Aujourd’hui, plus d’un million de Françaises et Français sont dans une situation de handicap qui ne leur permet pas d’accéder à l’emploi. L’AAH n’est donc pas une simple aide de l’Etat, il s’agit d’une réelle compensation liée au handicap.

Cette injustice, partagée par la majorité sénatoriale, s’est pourtant traduite par un rejet. En effet, le groupe LREM ainsi que le groupe LR ont voté contre notre proposition de loi, tandis que l’Union centriste et le groupe RDSE se sont abstenus. Seul le groupe socialiste et républicain a soutenu notre initiative.

Nous prenons acte de ce vote mais nous le regrettons, car cette proposition de loi permet d’améliorer considérablement la situation d’environ 250 000 personnes, dont les conditions de vie ont d’ailleurs été dégradées par plusieurs mesures gouvernementales (baisse des APL, plafonnement du cumul AAH/RSA, prise en compte de l’AAH dans le calcul de la prime d’activité, etc).
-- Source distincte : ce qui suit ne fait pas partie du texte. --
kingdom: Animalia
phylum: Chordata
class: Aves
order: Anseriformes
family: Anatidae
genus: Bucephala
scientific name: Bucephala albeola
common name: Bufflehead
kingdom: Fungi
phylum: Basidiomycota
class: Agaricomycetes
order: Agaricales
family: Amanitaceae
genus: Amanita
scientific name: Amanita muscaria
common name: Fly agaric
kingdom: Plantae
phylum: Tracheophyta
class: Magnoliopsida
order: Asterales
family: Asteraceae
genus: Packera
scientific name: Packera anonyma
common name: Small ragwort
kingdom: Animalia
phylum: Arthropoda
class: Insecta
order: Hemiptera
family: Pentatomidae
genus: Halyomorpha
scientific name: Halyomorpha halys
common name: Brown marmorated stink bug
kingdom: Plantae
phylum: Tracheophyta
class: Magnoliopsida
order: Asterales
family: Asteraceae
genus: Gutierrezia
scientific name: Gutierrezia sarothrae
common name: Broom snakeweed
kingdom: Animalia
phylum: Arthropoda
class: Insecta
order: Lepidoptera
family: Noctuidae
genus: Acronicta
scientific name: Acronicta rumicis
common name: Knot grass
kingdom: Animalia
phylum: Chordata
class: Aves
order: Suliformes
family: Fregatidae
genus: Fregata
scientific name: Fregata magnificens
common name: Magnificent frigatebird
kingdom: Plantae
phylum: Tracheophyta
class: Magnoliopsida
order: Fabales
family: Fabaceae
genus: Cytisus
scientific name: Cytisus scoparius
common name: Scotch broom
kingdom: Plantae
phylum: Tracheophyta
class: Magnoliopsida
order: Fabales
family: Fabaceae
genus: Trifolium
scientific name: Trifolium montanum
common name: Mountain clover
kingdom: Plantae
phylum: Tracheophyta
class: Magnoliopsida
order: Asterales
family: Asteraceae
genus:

Les associations de défense des personnes en situation de handicap dénoncent unanimement ce système de calcul pénalisant, auquel nous voulons mettre fin.
Il est encore temps de faire bouger les choses. Cette proposition de loi fera l’objet d’un débat suivi d’un vote en séance publique le 24 octobre, précédé d’une conférence de presse organisée par le groupe CRCE, le même jour à 11h30. A cette occasion, les sénatrices et sénateurs du groupe communiste républicain citoyen écologiste ne manqueront pas de rappeler les enjeux de cette proposition de loi : rendre plus juste le calcul de l’AAH et tenter d’améliorer le quotidien des personnes handicapées qui subissent la précarité.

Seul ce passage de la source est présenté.